What is required →
An exact copy of the records is needed; please leave the images out.

*** Information shown ***

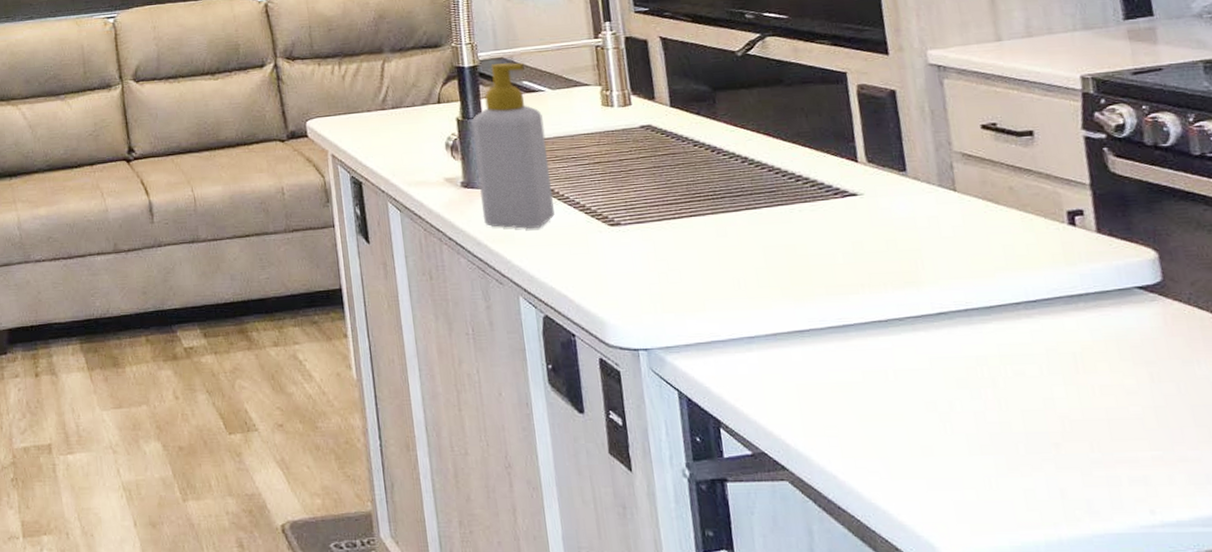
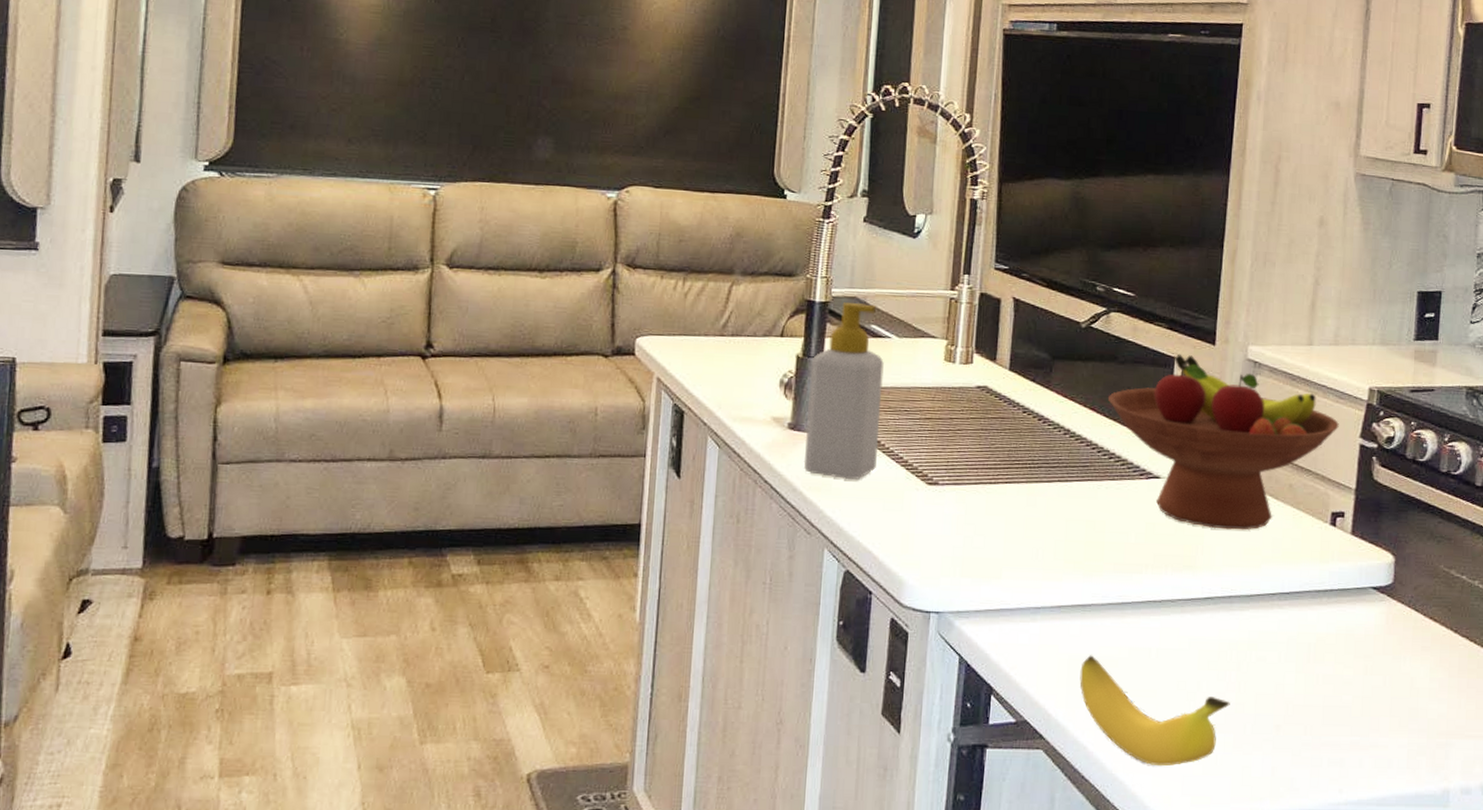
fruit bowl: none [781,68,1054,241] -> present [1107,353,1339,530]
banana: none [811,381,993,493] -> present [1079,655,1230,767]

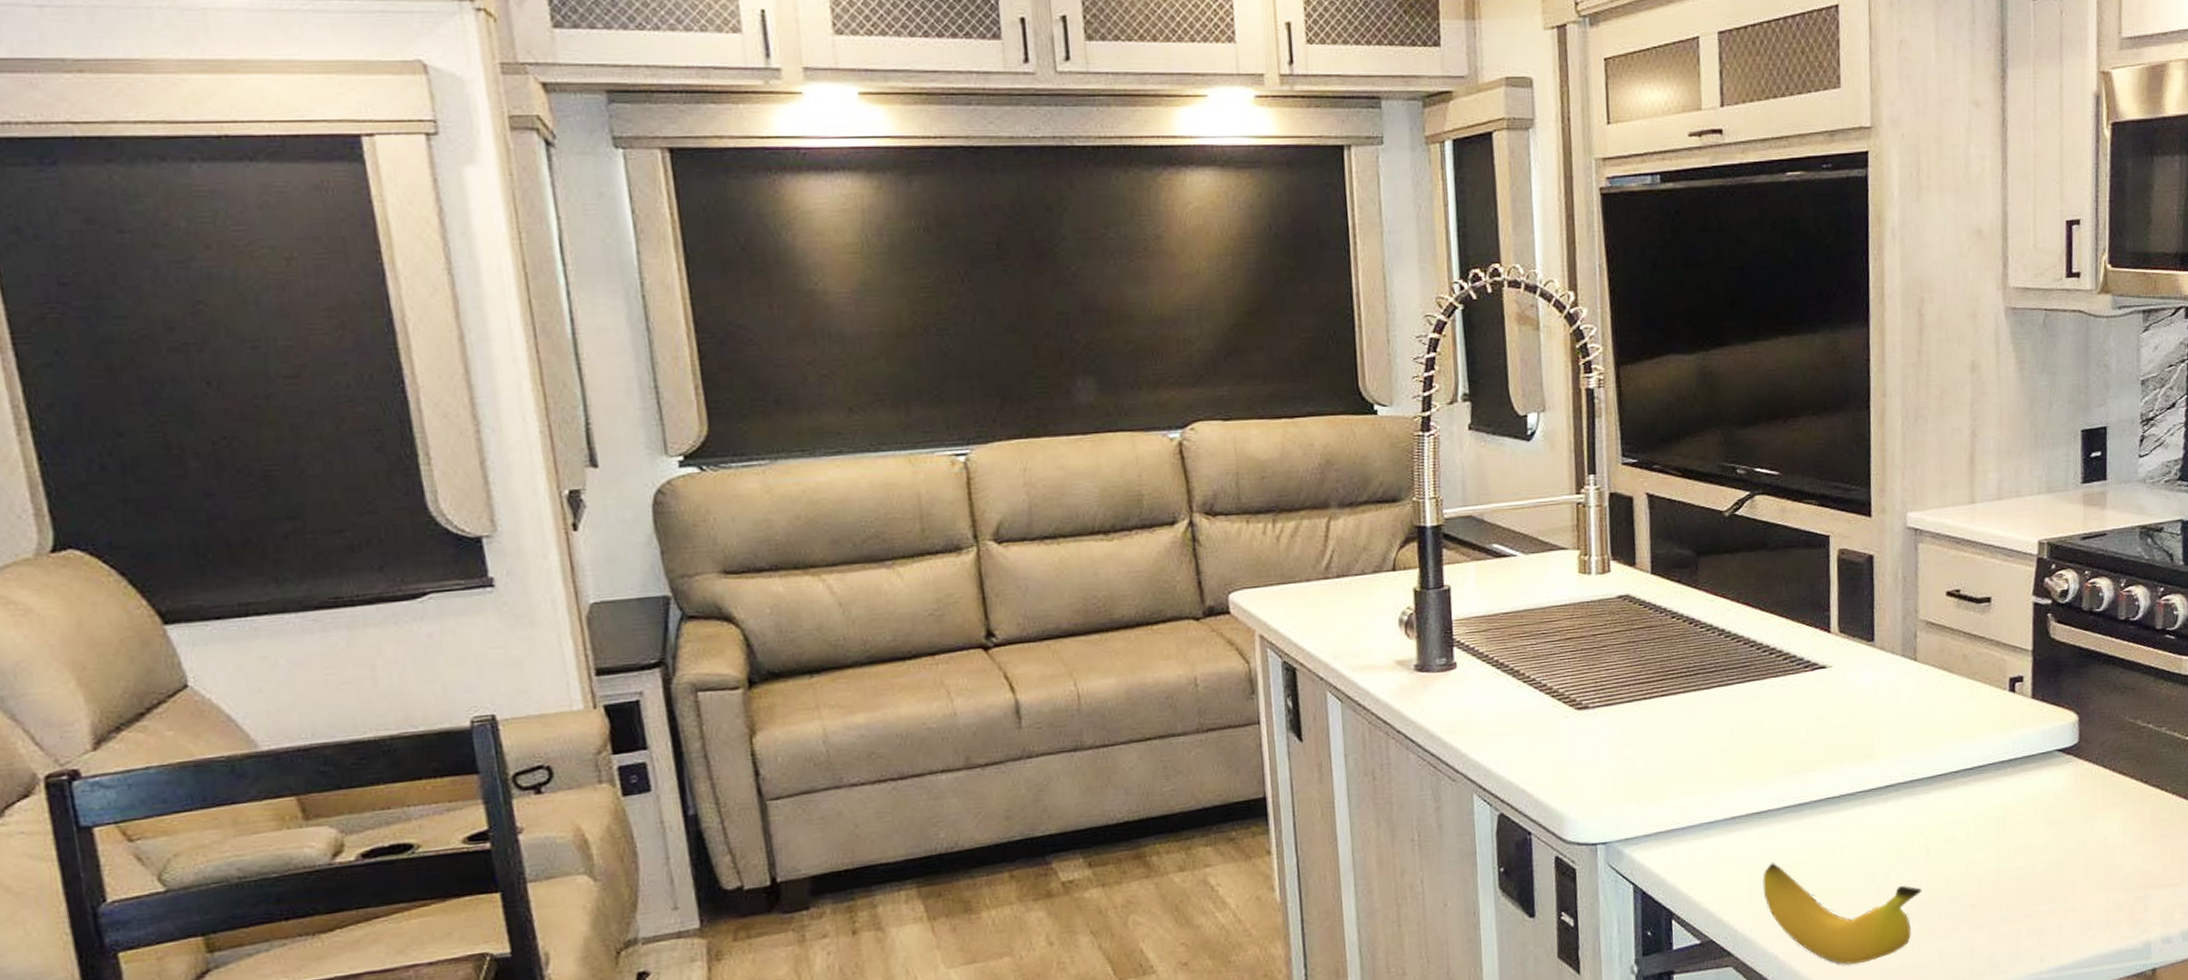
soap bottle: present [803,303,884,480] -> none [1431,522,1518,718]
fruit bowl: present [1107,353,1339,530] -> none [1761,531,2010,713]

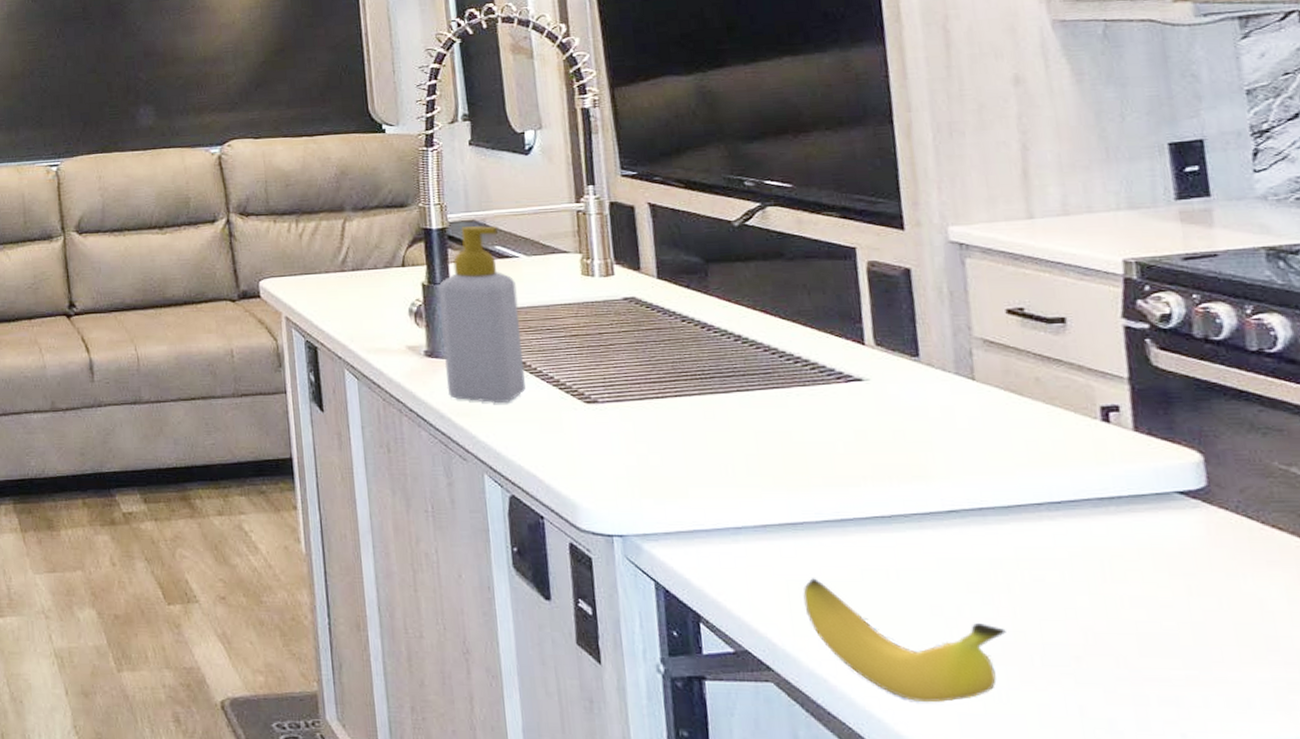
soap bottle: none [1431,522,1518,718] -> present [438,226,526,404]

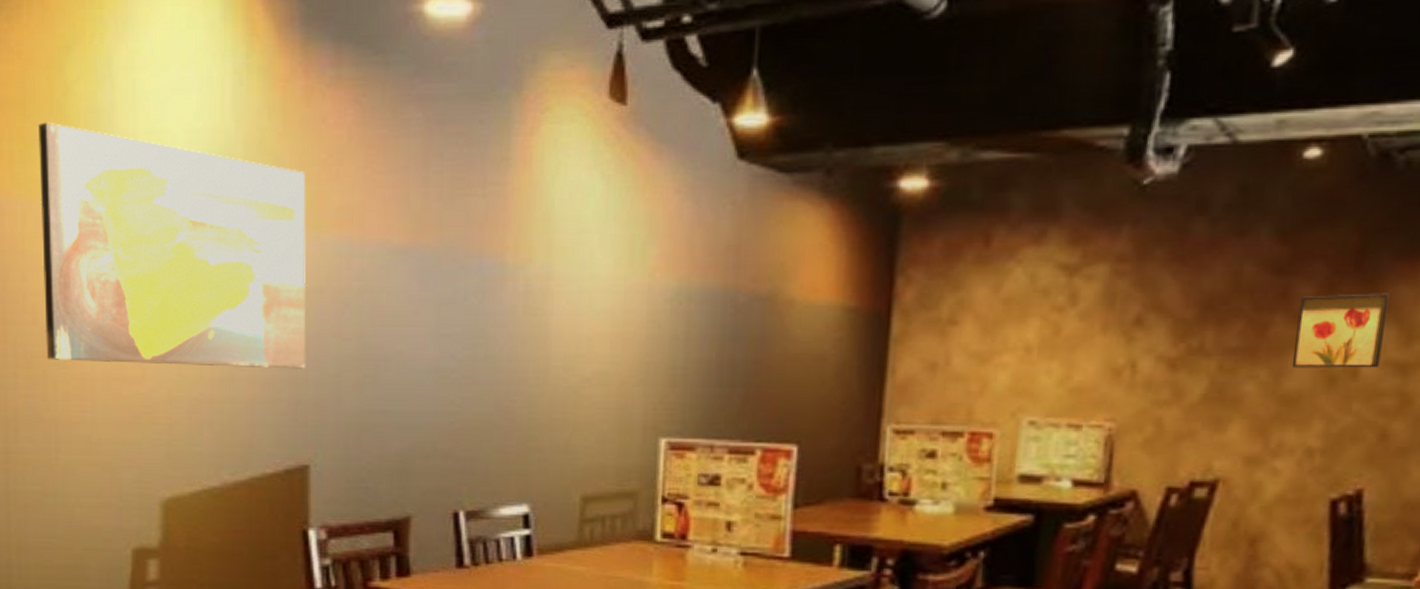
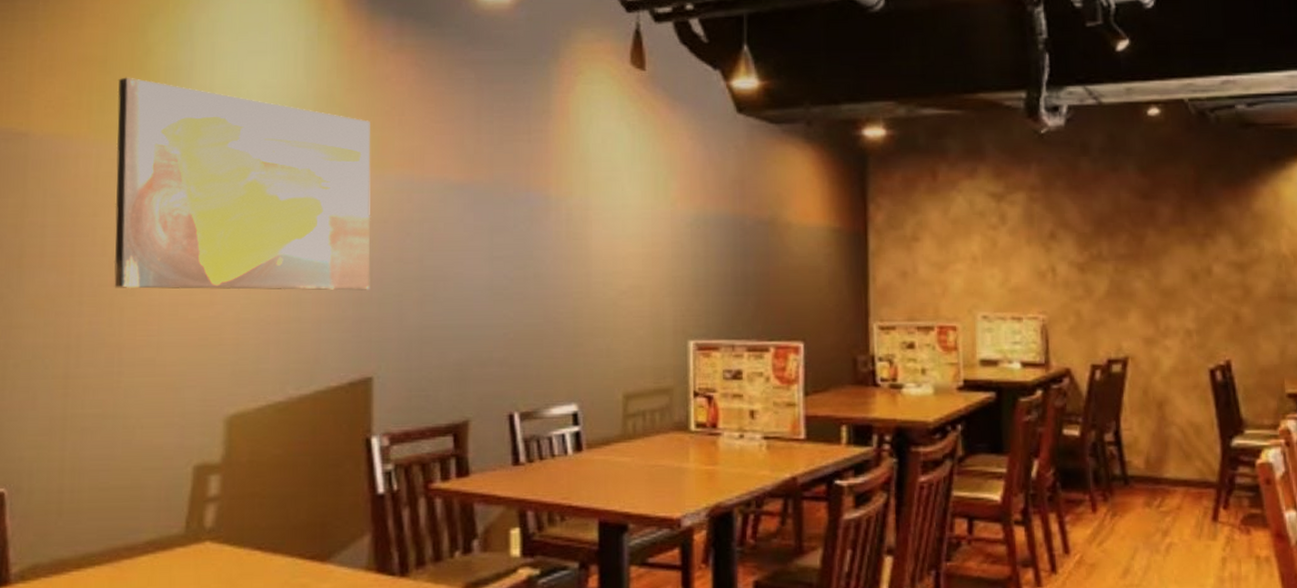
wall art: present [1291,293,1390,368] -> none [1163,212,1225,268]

*** End of Information shown ***

Answer →
fruit bowl: none [781,68,1054,241] -> present [1107,353,1339,530]
banana: none [811,381,993,493] -> present [1079,655,1230,767]

soap bottle: present [803,303,884,480] -> none [1431,522,1518,718]
fruit bowl: present [1107,353,1339,530] -> none [1761,531,2010,713]

soap bottle: none [1431,522,1518,718] -> present [438,226,526,404]

wall art: present [1291,293,1390,368] -> none [1163,212,1225,268]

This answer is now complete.